Who only sits around and waits.
"Who knows!"
says Queen Lizzie
(breading veal now)

"The occasion
might arise when--"

"Stop me if
I'm wrong,"
interrupts Milt
who then reads the meat

Tactually misspelling
some old steer's bloody wounds:
"When I consider how my night is spent!"

Finally he gives up,
Groping towards the sink
to wash his hands
of heavy reading.

VICTIM

Emptied of viscera,
quartered, bloodlessly white & cold,
he hangs from the meat hook
in a breathless movement
that ticks a small arc
in crawl-time rhythm:
Blinking eye tricks can measure
the haphazard synchronization
of a corpse
to its shadow.

Behind the filmed glaze
of a dead man's staring eyes
are grave secrets.
A stillness everywhere,
unburdened by heartbeat & time,,
attends to his swift descent
into some dark neutrality.

There is a peace
about what he has become:

A yellow parchment of grin,
where his songs once rang,
contorts itself now
in a final bid for complacency.

ASCENT

scaffold
Sammy's quivering heart
strings support the dangling dais
Suspended high for purposes
of serenade or execution.
Lighthearted/headed Sam ascends
gasping, varicose bulge throbs blood
Still higher
Always one more elevation please
to prove love.
Any sign will do,
Painted long hours quickly
before night plucks eyes
And heart in hand
Sam stumbles deathwards.

SKIN DEEP

An acupuncturist fell in love
With a hemophiliac named Lynn
Despite all the good advice given him.

"We're in love," said the good doctor.
"Against all your odds we will win."
Then he put away his professional needles and pins.
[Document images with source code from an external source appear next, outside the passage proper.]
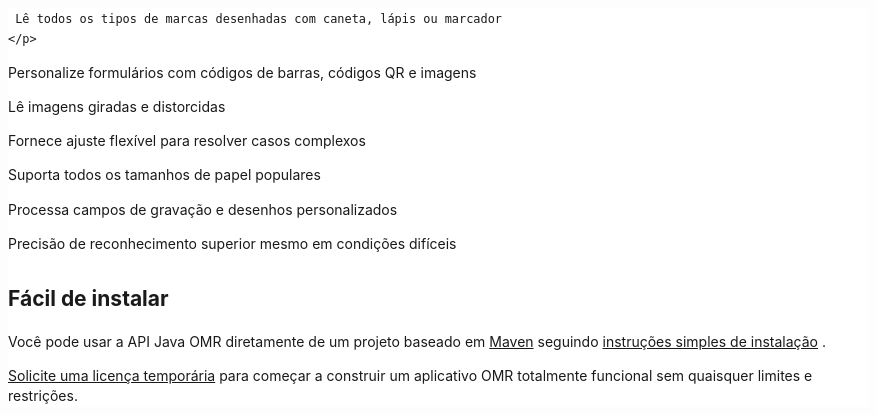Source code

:      Lê todos os tipos de marcas desenhadas com caneta, lápis ou marcador
    </p>
   </div>
   <div class="col-lg-4">
    <em class="fa fa-qrcode ico-blue fa-2x col-lg-2">
    </em>
    <p class="col-lg-10">
     Personalize formulários com códigos de barras, códigos QR e imagens
    </p>
   </div>
   <div class="col-lg-4">
    <em class="fa fa-folder ico-blue fa-2x col-lg-2">
    </em>
    <p class="col-lg-10">
     Lê imagens giradas e distorcidas
    </p>
   </div>
   <div class="col-lg-4">
    <em class="fa fa-sliders ico-blue fa-2x col-lg-2">
    </em>
    <p class="col-lg-10">
     Fornece ajuste flexível para resolver casos complexos
    </p>
   </div>
   <div class="col-lg-4">
    <em class="fa fa-file ico-blue fa-2x col-lg-2">
    </em>
    <p class="col-lg-10">
     Suporta todos os tamanhos de papel populares
    </p>
   </div>
   <div class="col-lg-4">
    <em class="fa fa-pencil ico-blue fa-2x col-lg-2">
    </em>
    <p class="col-lg-10">
     Processa campos de gravação e desenhos personalizados
    </p>
   </div>
   <div class="col-lg-4">
    <em class="fa fa-eye ico-blue fa-2x col-lg-2">
    </em>
    <p class="col-lg-10">
     Precisão de reconhecimento superior mesmo em condições difíceis
    </p>
   </div>

<div class="col-lg-12">
<h2 class="h2title">Fácil de instalar</h2>
<p>Você pode usar a API Java OMR diretamente de um projeto baseado em <a href="https://repository.aspose.com/omr/">Maven</a> seguindo <a href="https://docs.aspose.com/omr/java/installation/">instruções simples de instalação</a> .</p>
<p><a href="https://purchase.aspose.com/temporary-license">Solicite uma licença temporária</a> para começar a construir um aplicativo OMR totalmente funcional sem quaisquer limites e restrições.</p>
</div>
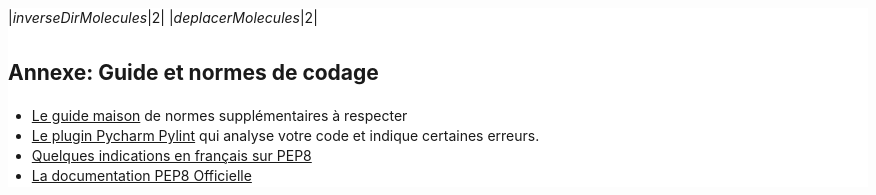 |*inverseDirMolecules*|2|
|*deplacerMolecules*|2|

## Annexe: Guide et normes de codage <a name="annexe"></a>
- [Le guide maison](https://github.com/INF1007-Gabarits/Guide-codage-python) de normes supplémentaires à respecter
- [Le plugin Pycharm Pylint](https://plugins.jetbrains.com/plugin/11084-pylint) qui analyse votre code et indique certaines erreurs. 
- [Quelques indications en français sur PEP8](https://openclassrooms.com/fr/courses/4425111-perfectionnez-vous-en-python/4464230-assimilez-les-bonnes-pratiques-de-la-pep-8)
- [La documentation PEP8 Officielle](https://www.python.org/dev/peps/pep-0008/)


[0]: https://www.timeanddate.com/countdown/generic?iso=20211031T235959&p0=165&msg=Date+limite+remise+TP03+INF1007&font=cursive
[1]: https://latex.codecogs.com/svg.latex?{S_i}\left(%20{{X_i},{Y_i}}%20\right)
[2]: https://latex.codecogs.com/svg.latex?{S_j}\left(%20{{X_j},{Y_j}}%20\right)
[3]: https://latex.codecogs.com/svg.latex?{S_i}
[4]: https://latex.codecogs.com/svg.latex?{S_j}
[5]: https://latex.codecogs.com/svg.latex?{altitude_i}
[6]: https://latex.codecogs.com/svg.latex?{altitude_j}
[7]: https://latex.codecogs.com/svg.latex?M(i,j)%20=%20distance(i,j)
[8]: https://latex.codecogs.com/svg.latex?M(i,j)%20=%20-1
[9]: https://latex.codecogs.com/svg.latex?M(1,2)%20=%20distance(1,2)
[10]: https://latex.codecogs.com/svg.latex?M(1,25)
"What good's a practice that brings me wealth
If it threatens the health of my darling Lynn.
To keep it and prosper? Wouldn't that be a sin?"

So he tried, how he struggled,
How his poor head would spin,
Keeping sharp things far from deathly pale Lynn.

Her fear that suddenly she'd get herself pricked
Was slowly but surely getting under his skin.
He found himself sitting on needles and pins.

"I love her, but, Lord, how I miss acupuncture!"
So each night he'd go down to the basement and grin
As he fondled his professional needles and pins.

"Are you done, Dear? Won't you come up to bed?"
"In a minute," he called, then called it again.
"Give me a minute. I'll be right up, Lynn."

The moral of this story is love's not enough.
A bleeder should never succumb to love's whims,
At least not with somebody into needles and pins.